How to Run Playwright Tests on Real Safari

If you’ve ever passed a Playwright suite in Chromium and Firefox, then opened the same flow in Safari and found layout bugs, click issues, or silent assertion failures, you already know the problem: Safari is often the browser that exposes assumptions your test suite has been making all along.

The tricky part is that Playwright does not run against real Safari. Its WebKit channel is close enough for many compatibility checks, but it is still WebKit, not Safari itself. That distinction matters when you are dealing with font rendering, input behavior, CSS quirks, storage, media APIs, or differences introduced by Apple’s Safari-specific integration on macOS.
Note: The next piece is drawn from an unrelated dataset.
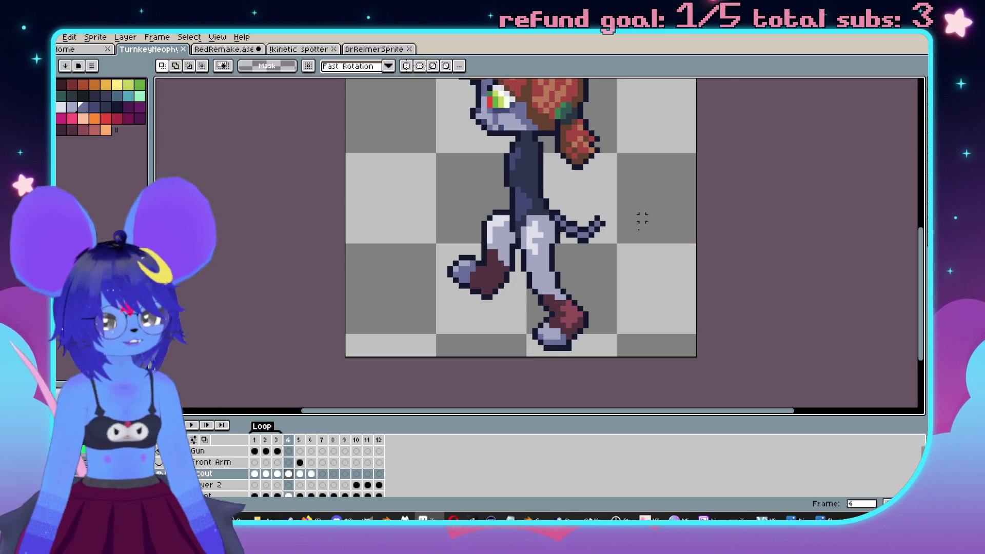
scroll(662, 189, up, 2)
drag(667, 195, 639, 203)
key(b)
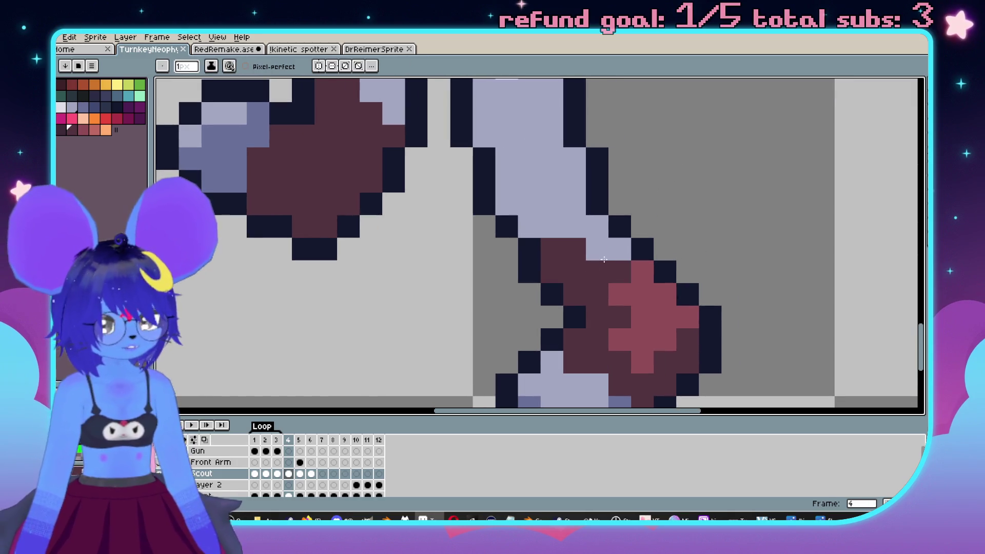
scroll(620, 254, down, 4)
This tutorial explains how to run Playwright tests on Safari in the practical sense, what Playwright can and cannot do, where WebKit helps, where it falls short, and how to decide when you need real Safari testing on a real macOS machine.

The short version

If you need the fastest path:

Use Playwright’s WebKit project for early Safari-like coverage.
Run the same tests on a real macOS Safari browser for validation.
Treat WebKit as a proxy, not a guarantee.
If maintaining macOS browsers and Safari infrastructure is becoming a drag, consider a managed platform such as Endtest, an agentic AI [Test automation](https://en.wikipedia.org/wiki/Test_automation) platform,’s cross-browser testing, which runs tests on real browsers on real macOS machines.

WebKit coverage is useful, but it is not the same thing as proving your app behaves correctly in Safari on macOS.

Why Safari testing is different from other browsers

Safari is not just another browser in your matrix. The Safari engine, its system integration, and macOS-specific behavior affect how users experience your app.

Common areas where Safari testing pays off:

Sticky positioning and overflow interactions
Focus management and tab order
Date and time input behavior
Video autoplay policies
Cookie and storage edge cases
File upload and permission prompts
Font metrics and text wrapping
Mobile Safari differences, especially on iOS

Some of these show up in WebKit too, but not all. Even when the rendering engine is the same, the browser environment, OS integration, and system-level APIs can still differ.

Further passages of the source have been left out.